I know that we are not to judge a servant of the Lord, so I am offering this as simply my opinion. I have never been a fan either. I don’t like the mannerisms. I watched the telecast very haphazardly. It’s strictly entertainment. When I saw the shift beginning was when the son stopped wearing the holy “Robe” and stopped talking like a clone of his father. When all the phraseology stopped, the tone of his voice and the ‘pausing and dramatics’ stopped. He just began to actually speak to the congregation as a pastor might. The grandson also spoke a time of two and I was even moe impressed when he actually gave a full meaningful message that left my heart where it should be, focused on the Lord.
In closing, it’s sadder still that with the world faltering right now, the church should be the truest most trustworthy place we know to go to. I have a feeling that it was also $$$ that had some influence in the moving out of the son. Probably some leading individuals had friends in for the weekend and wanted to take them to see the “ICON” the Crystal Cathedral and were disappointed when it turned out that all they were doing was having church. We need to keep praying for this land.

Storyweaver

David A. Todd said...

Storyweaver:

I feel that the son, Robert A. Schuller, was making small changes in the direction of the local church and the television ministry that were in the right direction. The amazing thing was how small the changes were. These were not radical changes, rather sprinkling a little bit of gospel in with the possibility thinking.

Robert H. Schuller, the dad, should have retired and left the ministry to his son. His vision for the church he started may have been the right one at the time he started it. But times change, cultures change, and people change. The church--any church--has to adapt to the times and culter to effectively win the lost for the kingdom of God. The elder Schuller doesn't seem to understand how change is needed.

Thanks for commenting. We do indeed need to keep praying for this land.

Dave

Mark Hollingsworth said...

It's amazing how the church can sometimes act like the world.
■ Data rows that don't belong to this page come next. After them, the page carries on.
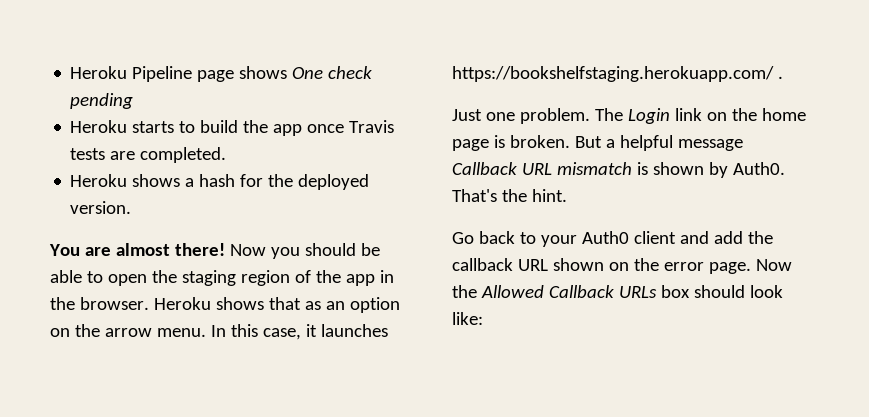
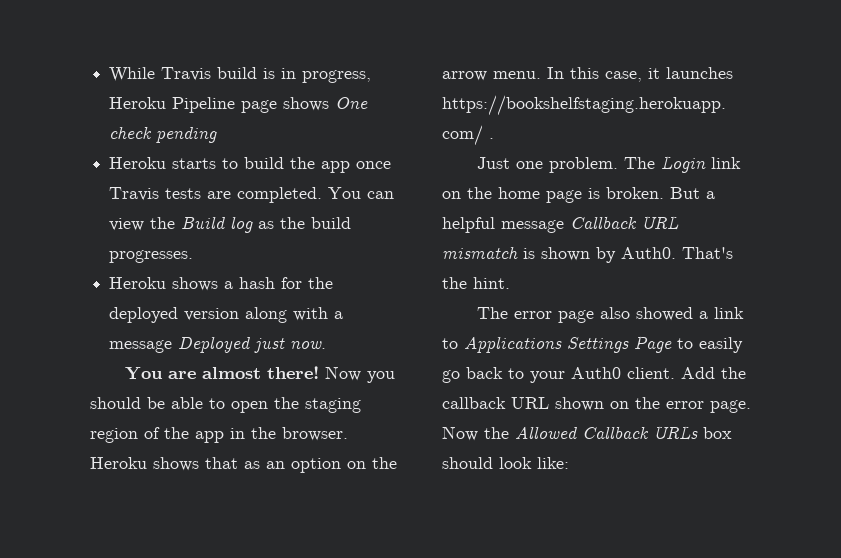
(70, 72) none -> [109,67,372,83] While Travis build is in progress,
(227, 155) none -> [328,187,395,199] [109,216,352,233] [109,250,194,263] You can view the Build log as the build progresses.
[70,201,132,214] version. -> [184,307,344,323] [109,336,327,353] version along with a message Deployed just now.
[452,232,474,244] Go -> [477,307,745,323] [442,336,743,353] [442,370,460,383] The error page also showed a link to Applications Settings Page to easily go
[633,231,743,244] client and add -> [627,367,715,379] client. Add

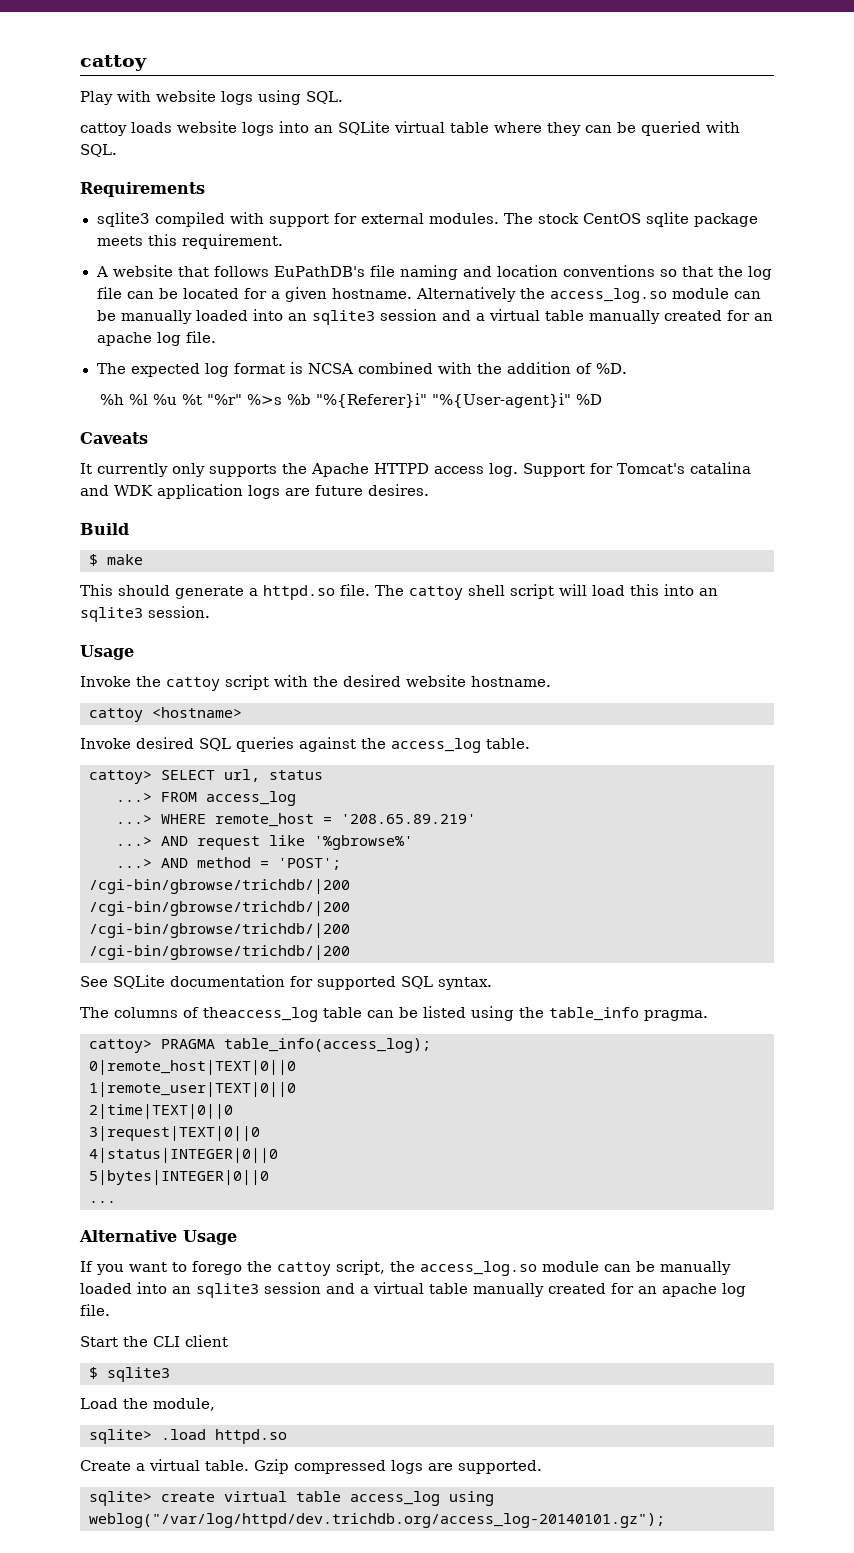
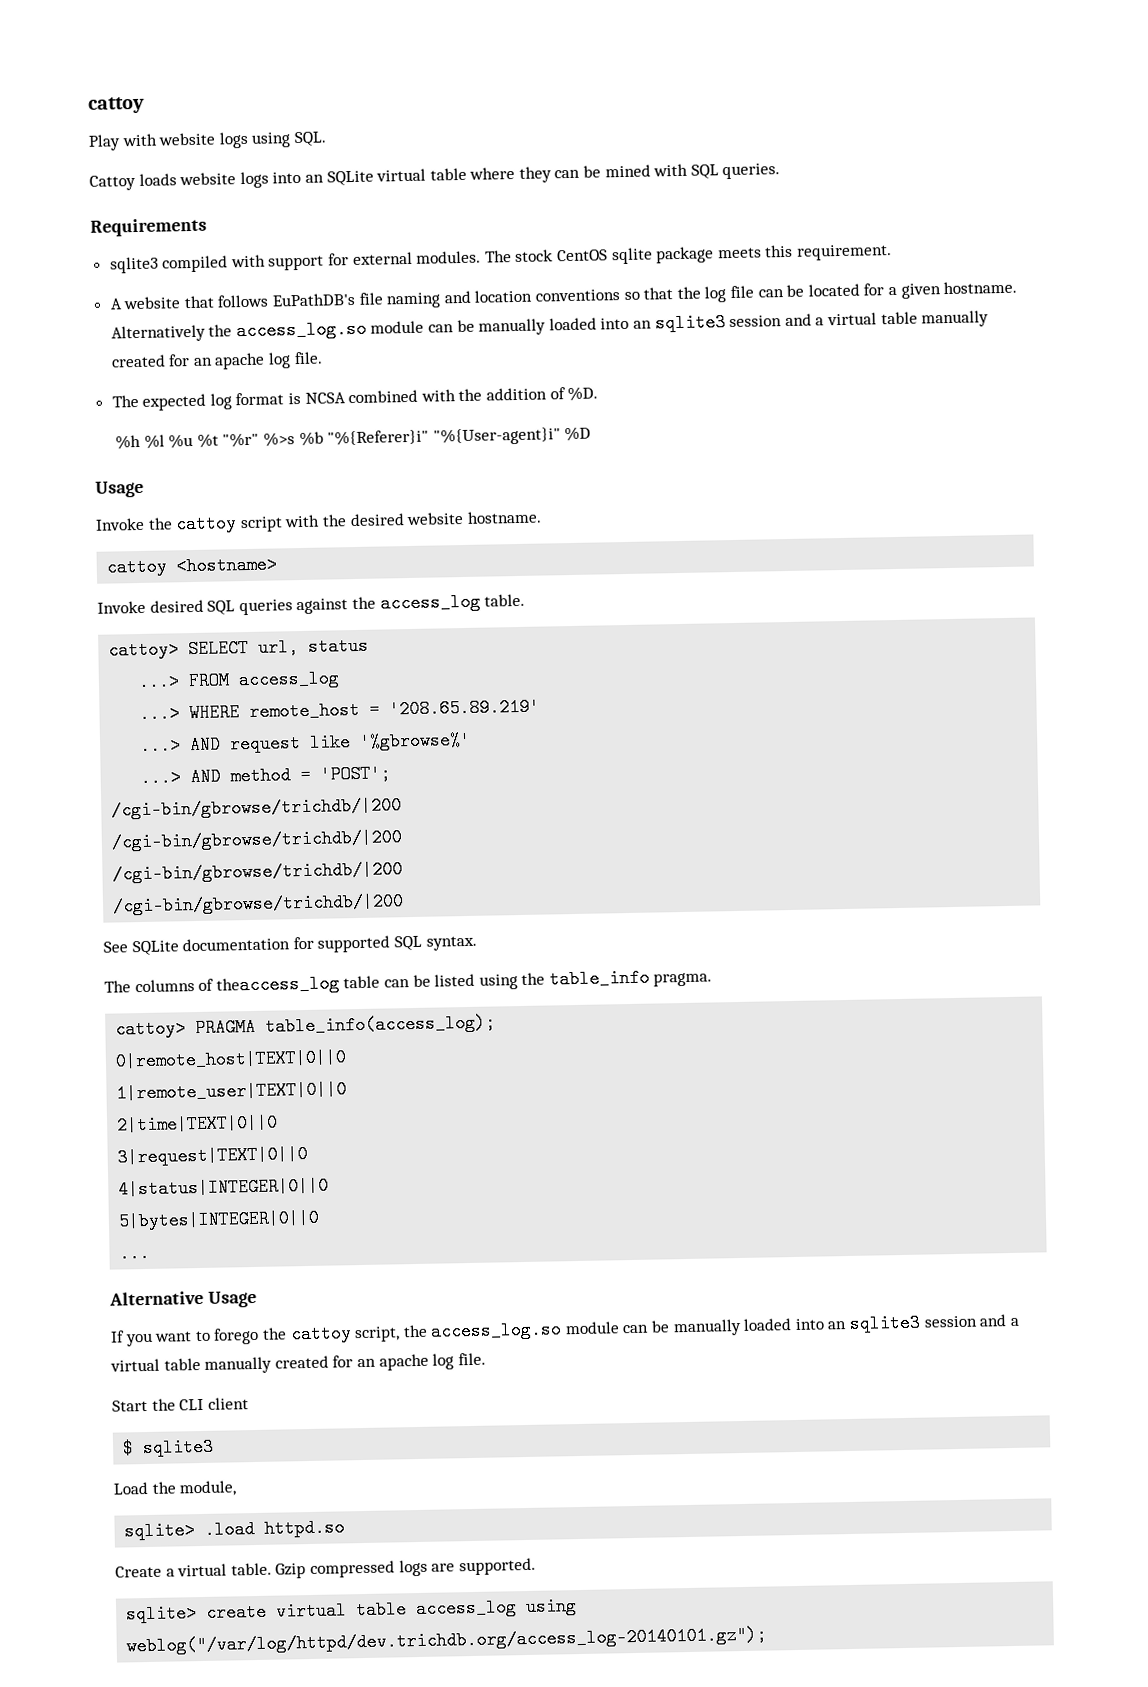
[80,123,127,136] cattoy -> [89,174,136,191] Cattoy
[641,121,740,136] [80,144,117,157] queried with SQL. -> [604,163,781,180] mined with SQL queries.
[80,432,148,444] [80,462,751,477] [80,484,429,499] [80,523,129,535] [89,554,143,566] [80,584,718,600] [80,606,210,622] // Caveats // It currently only supports the Apache HTTPD access log. Support for Tomcat's catalina and WDK application logs are future desires. // Build // $ make // This should generate a httpd.so file. The cattoy shell script will load this into an sqlite3 session. -> (592, 434) none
That's not good at all, is it? I think you are right that it was time for change and Robert A was headed in that direction for the good. When my dad retired and the church called me he resigned and left the church so the people wouldn't look to him instead of me for leaderhip.
Thanks for your post. It was informative and a good exhortation to us all (including preachers and leaders) to follow the Lord and not just a man.
Thanks again,
Mark

David A. Todd said...

Mark:

Thanks for stopping by, reading, and commenting.